Faking It Till You Make It -- isn't it helpful?
...that change a room and our ability to do our best work
Before your next team meeting, try this.
When you don’t know something, say so. Out loud. In the room. Three words: I don’t know.
That’s it. That’s the whole move.
Sounds simple. But it runs directly against the invisible operating system most of us work inside — the one that rewards certainty over curiosity, performance over competence, and confident nodding over honest not-knowing.
I gave a talk recently that names this system and challenges one of its most normalized rules: fake it till you make it. I make a distinction in it that I think will stick with you — the difference between imitation and faking. They look alike from the outside. But they start from opposite beliefs about whether you have something worth contributing.
One builds on what came before. The other hides that you don’t think you belong.

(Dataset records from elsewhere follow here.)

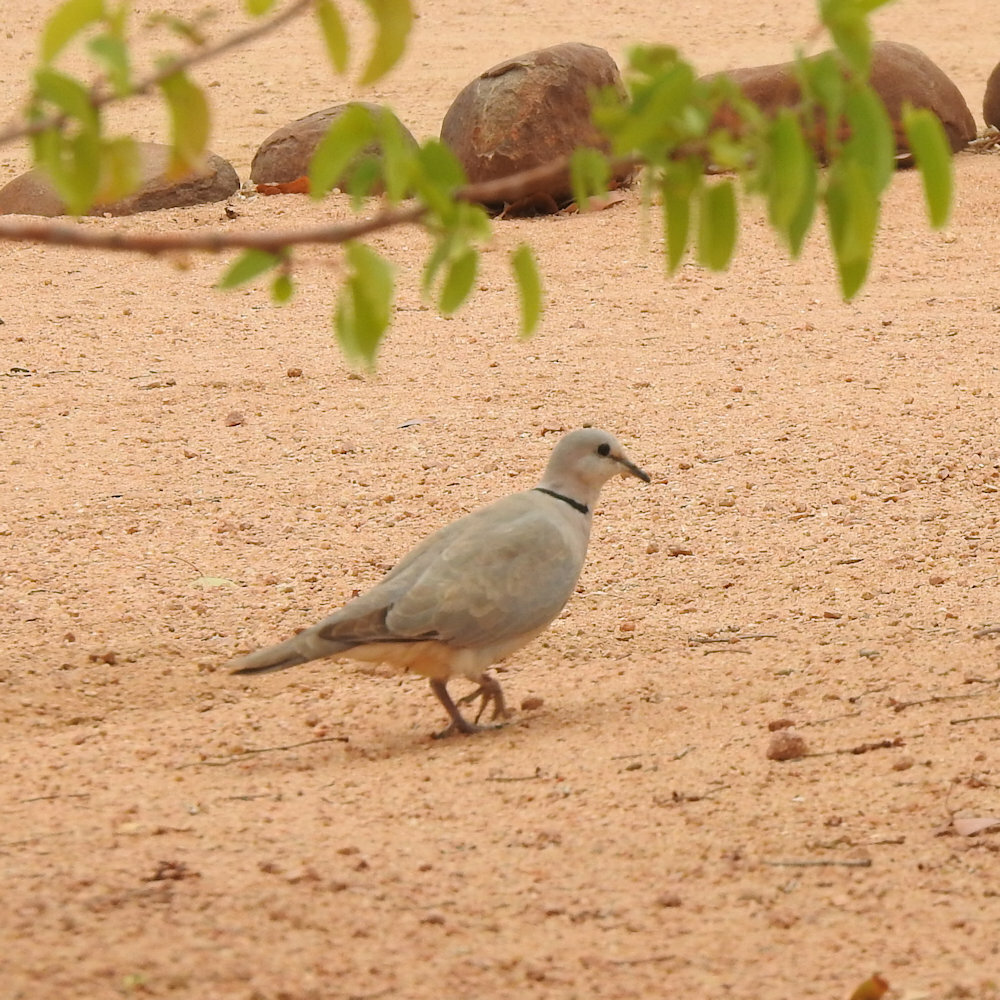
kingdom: Animalia
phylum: Chordata
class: Aves
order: Columbiformes
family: Columbidae
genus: Streptopelia
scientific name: Streptopelia capicola
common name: Ring-necked dove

Watch the talk here — it’s about 20 minutes — and see what shifts when you walk into your next meeting carrying that distinction instead of a performance.


Faking it until you make it is an approach used in riding horses. When it isn't perfect, you pretend it is and keep going. Retaining the focus on where you are going is key. Drop focus and you drop concentration. Some have interpreted faking it until you make it as faking it AND you'll make it. Definitely some confusion there and not the meaning. Wondering if you've come across various interpretations.